Streams
Overview
Tutorial: 10 min
Learn how target GPUs streams using Numba.
Understand how to create and use CUDA streams in Numba.
Streams are sequences of operations that are executed in order on the GPU. Operations in different streams can run concurrently, allowing for parallel execution and better utilization of GPU resources. CUDA streams in Numba allow you to manage and execute multiple tasks concurrently on a GPU, enhancing performance by overlapping computation and data transfer operations.
1from numba import cuda
2import numpy as np
3
4# Define a simple kernel function
5@cuda.jit
6def add_kernel(a, b, c):
7 tx = cuda.threadIdx.x
8 ty = cuda.blockIdx.x
9 bw = cuda.blockDim.x
10
11 pos = tx + ty * bw
12
13 if pos < a.size:
14 c[pos] = a[pos] + b[pos]
15
16# Create two streams
17stream1 = cuda.stream()
18stream2 = cuda.stream()
19
20# Initialize data
21size = 1000000
22a_cpu = np.arange(size, dtype=np.float32)
23b_cpu = np.arange(size, dtype=np.float32) * 2
24c_cpu = np.zeros(size, dtype=np.float32)
25
26# Allocate device memory
27a_gpu = cuda.to_device(a_cpu)
28b_gpu = cuda.to_device(b_cpu)
29c_gpu = cuda.device_array(size, dtype=np.float32)
30
31# Define block and grid dimensions
32threads_per_block = 256
33blocks_per_grid = (size + (threads_per_block - 1)) // threads_per_block
34
35# Launch kernels in different streams
36add_kernel[blocks_per_grid, threads_per_block, stream1](a_gpu, b_gpu, c_gpu)

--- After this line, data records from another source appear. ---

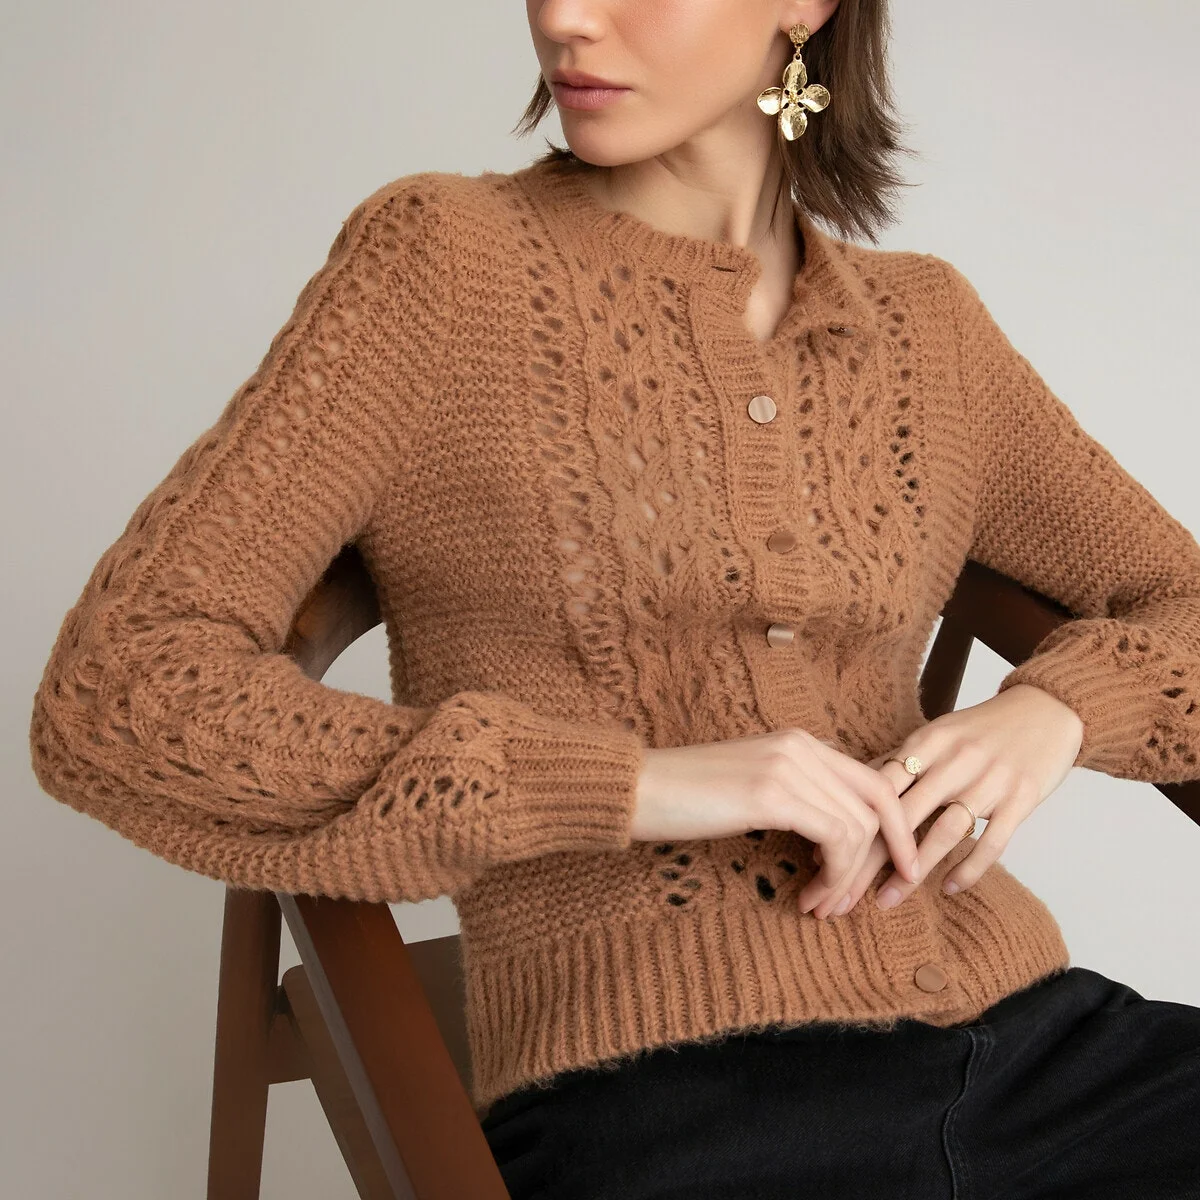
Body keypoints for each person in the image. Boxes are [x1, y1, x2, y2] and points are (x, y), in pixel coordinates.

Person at [28, 1, 1200, 1196]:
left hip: (1043, 1050)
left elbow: (1182, 599)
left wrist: (1056, 712)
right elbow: (118, 690)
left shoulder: (923, 327)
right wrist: (634, 784)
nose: (565, 18)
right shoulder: (441, 265)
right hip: (667, 1097)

37add_kernel[blocks_per_grid, threads_per_block, stream2](b_gpu, c_gpu, a_gpu)
38
39# Wait for the streams to complete
40stream1.synchronize()
41stream2.synchronize()
42
43# Copy result back to host
44c_cpu = c_gpu.copy_to_host()
Key Points
Streams can be used to run concurrent operations in GPUs.
Numba allows you to create and manage CUDA streams for parallel execution.